Taktieren und Tauziehen gehören zum EU-Alltag bei wichtigen Weichenstellungen. Eine Neugewichtung im EU-Ministerrat sollte dem wiedervereinigten Deutschland mit seinen 82 Millionen Einwohnern mehr Stimmen geben als Frankreich mit seinen 60 Millionen. Der deutsch-französische Pakt in Europa beruhe auf Bedingungen der Gleichheit. Davon gebe es kein Zurück mehr, betonte Chirac erst kürzlich. Der französische Präsident erinnerte an die Versöhnung zwischen Deutschen und Franzosen, die der damalige Bundeskanzler Konrad Adenauer und Staatspräsident Charles de Gaulle eingeleitet hatten. "Nach all den Kriegen mit zahllosen Toten und all den Grausamkeiten schlossen beide Staatsmänner auf der Grundlage der Gleichberechtigung einen Pakt der definitiven Versöhnung", beschwört Chirac.

Doch das Berliner Anliegen ist womöglich ohnehin vom Tisch. Als Gegenleistung für einen deutschen Verzicht auf eine Neugewichtung könnte Paris Deutsch als dritte EU-Amtssprache (neben Englisch und Französisch) unterstützen, spekuliert die Pariser Zeitung "Le Monde". Denkbar ist auch, dass Frankreich seinen Widerstand gegen die Idee von Bundeskanzler Schröder nach einer weiteren EU-Regierungskonferenz 2004 aufgibt.

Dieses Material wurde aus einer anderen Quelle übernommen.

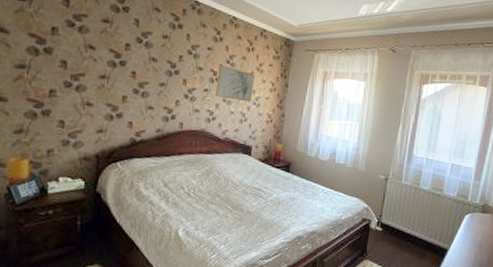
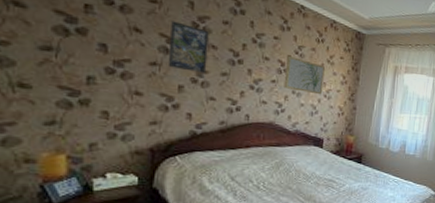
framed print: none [114,38,151,84] -> present [167,21,209,73]

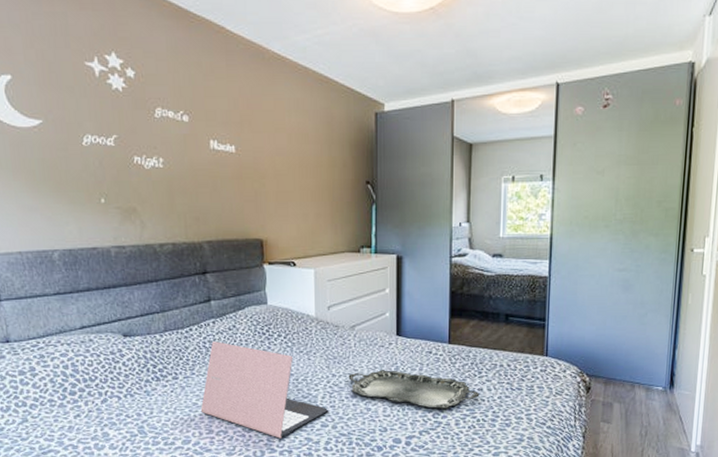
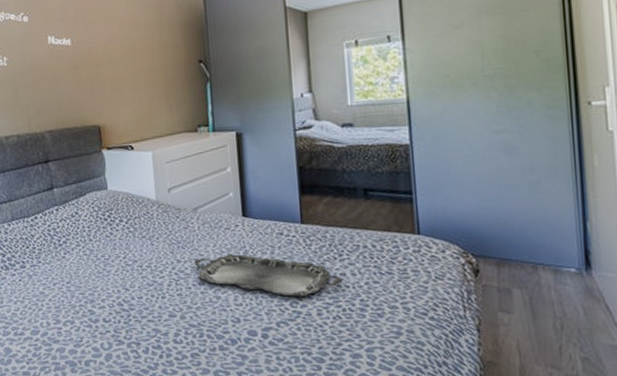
laptop: present [200,341,329,439] -> none [47,229,176,330]

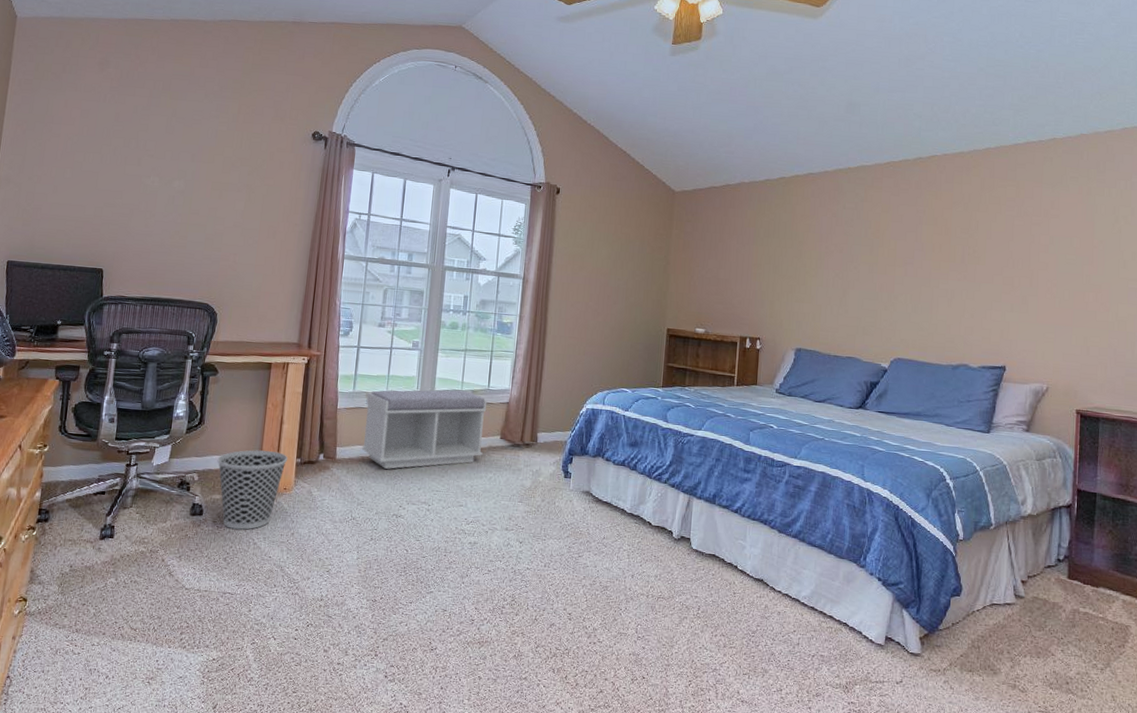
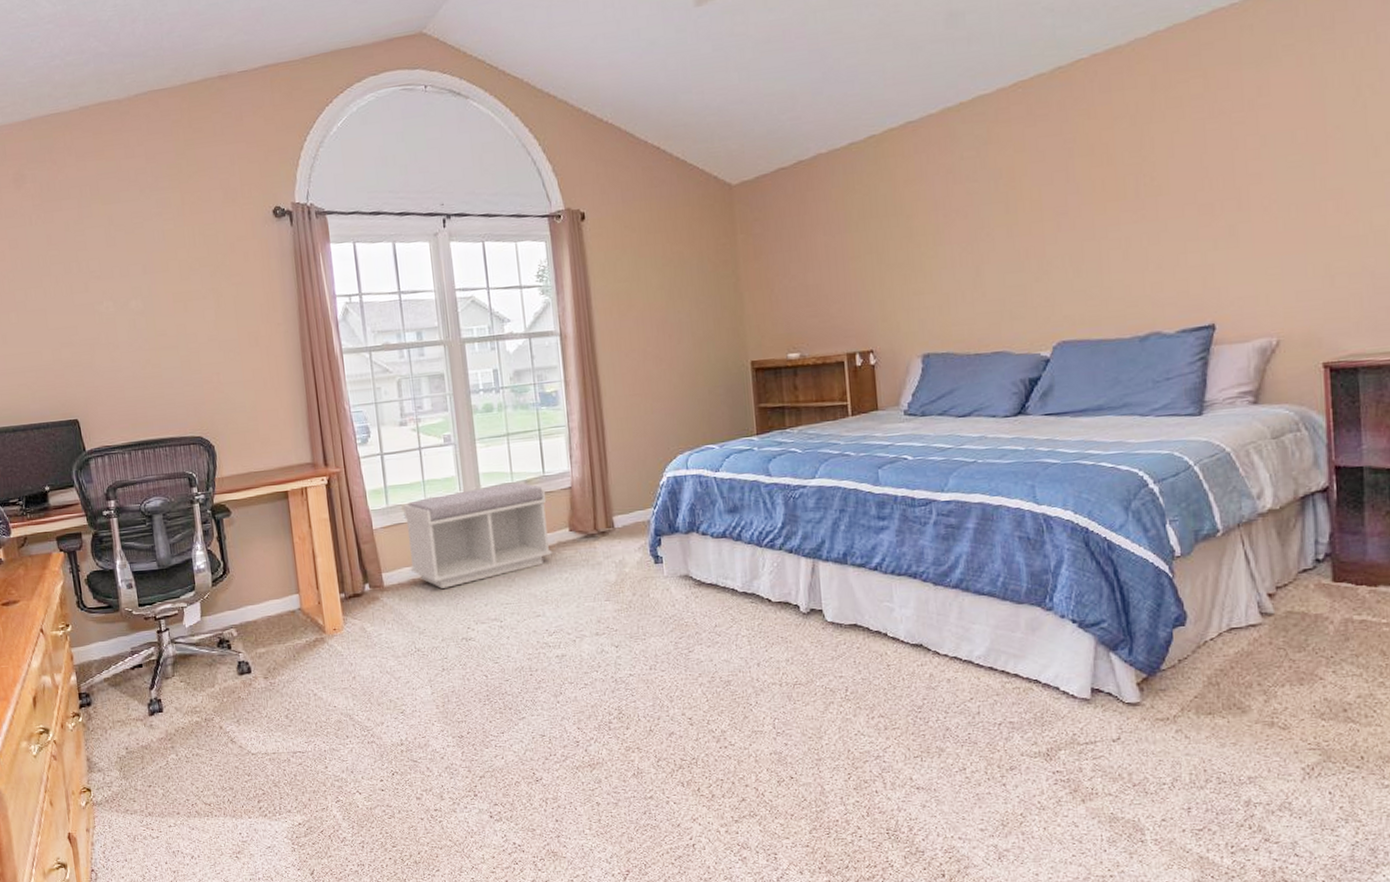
wastebasket: present [217,450,288,530] -> none [253,590,331,682]

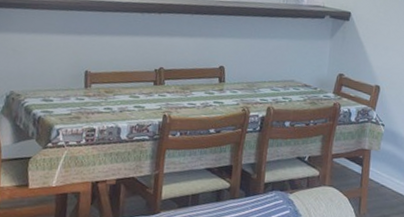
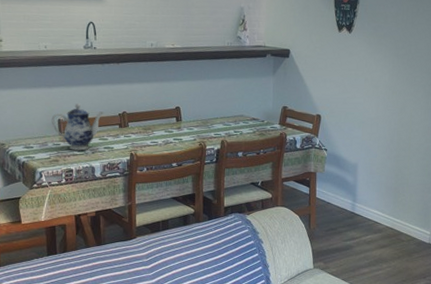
teapot: none [77,53,139,108] -> present [51,102,105,151]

Frankreich, das bis Ende des Jahres den EU-Vorsitz führt, suchte in den Tagen vor Nizza intensiv nach Unterstützung für die vielen schwierigen Kompromissformeln, die das Tor zu einer ostwärts erweiterten Gemeinschaft öffnen müssen. Paris hat zudem schon begonnen, die Leistungen seiner Präsidentschaft gegen den Vorwurf zu verteidigen, mehr die nationalen Interessen zu pflegen und dabei die Rolle des "Vermittlers" zu vernachlässigen. Kleine EU-Staaten hatten Frankreich wiederholt vorgeworfen, vor allem die Interessen der Großen zu vertreten.

Die französische EU-Präsidentschaft rühmt sich vor allem, dem "sozialen Europa" vorwärts geholfen zu haben. Regierungschef Lionel Jospin verweist auf die Grundrechte-Charta, die in Nizza abgesegnet werden soll, sowie auf eine Reihe von verabschiedeten Direktiven zur Gleichbehandlung am Arbeitsplatz, zur Arbeitszeit und für Arbeiten unter erschwerten Bedingungen.

Doch angesichts der Monumentalaufgabe, in Nizza das institutionelle Dach für eine erweiterte Union umzubauen, bleibt das ein Nebenschauplatz.